A Shenandoah County resident and a coalition of conservation groups working in the northern Shenandoah Valley filed suit December 17 in federal district court to prevent the Virginia Department of Transportation and the Federal Highway Administration from implementing a plan to widen I-81 to eight or more lanes, an expansion to be funded by federal funds and tolls on cars and trucks.
Larry Allamong, a Fishers Hill farmer, joined with the Shenandoah Valley Network and the Coalition for Smarter Growth in the complaint lodged in US District Court for the Western District of Virginia in Charlottesville. Additional plaintiffs are expected to sign on to the suit. The plaintiffs are asking the court to prevent VDOT and FHWA from moving forward with the project until the agencies have corrected the plan’s fundamental flaws.

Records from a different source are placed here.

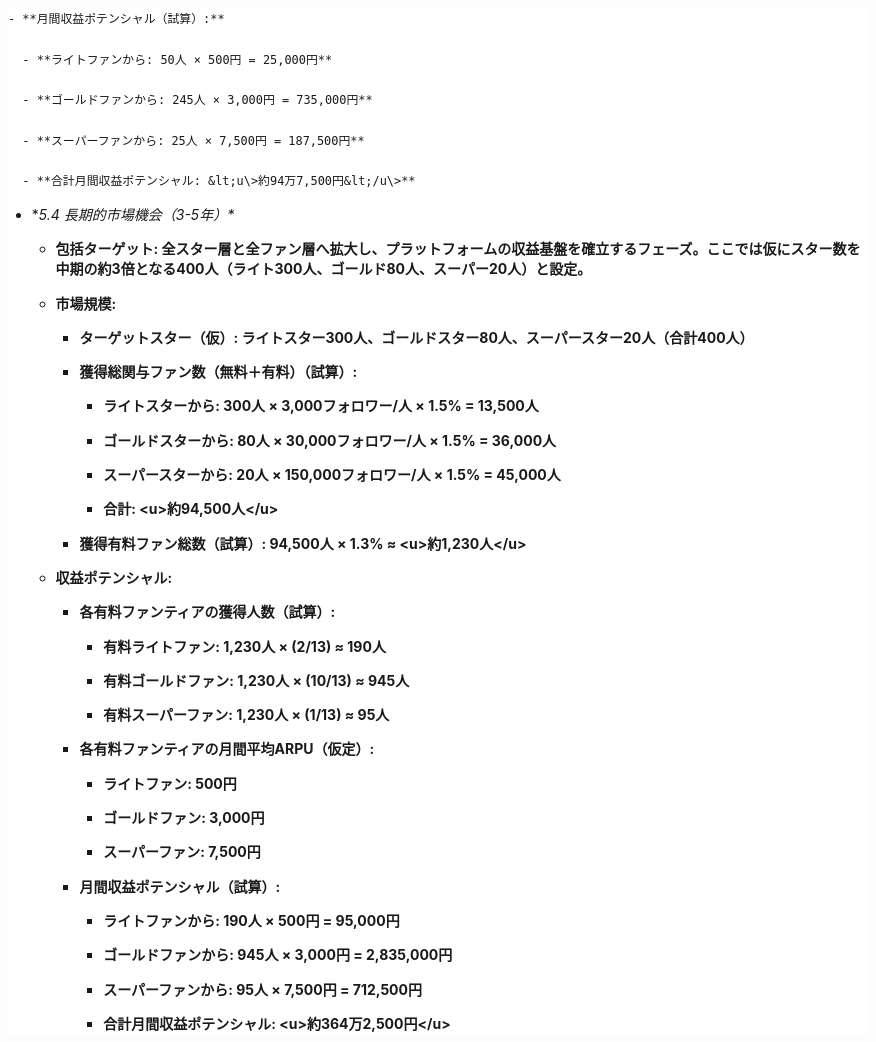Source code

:     - **月間収益ポテンシャル（試算）:**

      - **ライトファンから: 50人 × 500円 = 25,000円**

      - **ゴールドファンから: 245人 × 3,000円 = 735,000円**

      - **スーパーファンから: 25人 × 7,500円 = 187,500円**

      - **合計月間収益ポテンシャル: &lt;u\>約94万7,500円&lt;/u\>**

- **5.4 長期的市場機会（3-5年）\**

  - **包括ターゲット:
    全スター層と全ファン層へ拡大し、プラットフォームの収益基盤を確立するフェーズ。ここでは仮にスター数を中期の約3倍となる400人（ライト300人、ゴールド80人、スーパー20人）と設定。**

  - **市場規模:**

    - **ターゲットスター（仮）:
      ライトスター300人、ゴールドスター80人、スーパースター20人（合計400人）**

    - **獲得総関与ファン数（無料＋有料）（試算）:**

      - **ライトスターから: 300人 × 3,000フォロワー/人 × 1.5% =
        13,500人**

      - **ゴールドスターから: 80人 × 30,000フォロワー/人 × 1.5% =
        36,000人**

      - **スーパースターから: 20人 × 150,000フォロワー/人 × 1.5% =
        45,000人**

      - **合計: &lt;u\>約94,500人&lt;/u\>**

    - **獲得有料ファン総数（試算）: 94,500人 × 1.3% ≈
      &lt;u\>約1,230人&lt;/u\>**

  - **収益ポテンシャル:**

    - **各有料ファンティアの獲得人数（試算）:**

      - **有料ライトファン: 1,230人 × (2/13) ≈ 190人**

      - **有料ゴールドファン: 1,230人 × (10/13) ≈ 945人**

      - **有料スーパーファン: 1,230人 × (1/13) ≈ 95人**

    - **各有料ファンティアの月間平均ARPU（仮定）:**

      - **ライトファン: 500円**

      - **ゴールドファン: 3,000円**

      - **スーパーファン: 7,500円**

    - **月間収益ポテンシャル（試算）:**

      - **ライトファンから: 190人 × 500円 = 95,000円**

      - **ゴールドファンから: 945人 × 3,000円 = 2,835,000円**

      - **スーパーファンから: 95人 × 7,500円 = 712,500円**

      - **合計月間収益ポテンシャル: &lt;u\>約364万2,500円&lt;/u\>**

The plaintiffs object to the plan’s emphasis on widening the highway to the exclusion of less costly and more efficient alternatives that have been endorsed by citizens and local governments throughout the corridor. VDOT’s plan would widen I-81 to eight to 12 lanes through most of the state, a project that would cost Valley residents, businesses and American taxpayers an estimated $11.4 billion.
The lawsuit also asserts that the plan’s concept for I-81 “will result in significant, irreversible, adverse effects on natural, scenic, cultural, historic and ecological resources, communities and property owners.” It notes that VDOT’s plan for I-81 would destroy 7,400 acres of developed land; 1,062 acres of prime farmland; between 1,600 and 2,400 residences; 662 businesses; 1,238 acres of Civil War battlefields; 33 acres of wetlands; 361 acres of floodplains; 23 miles of streams; and 13 threatened or endangered species.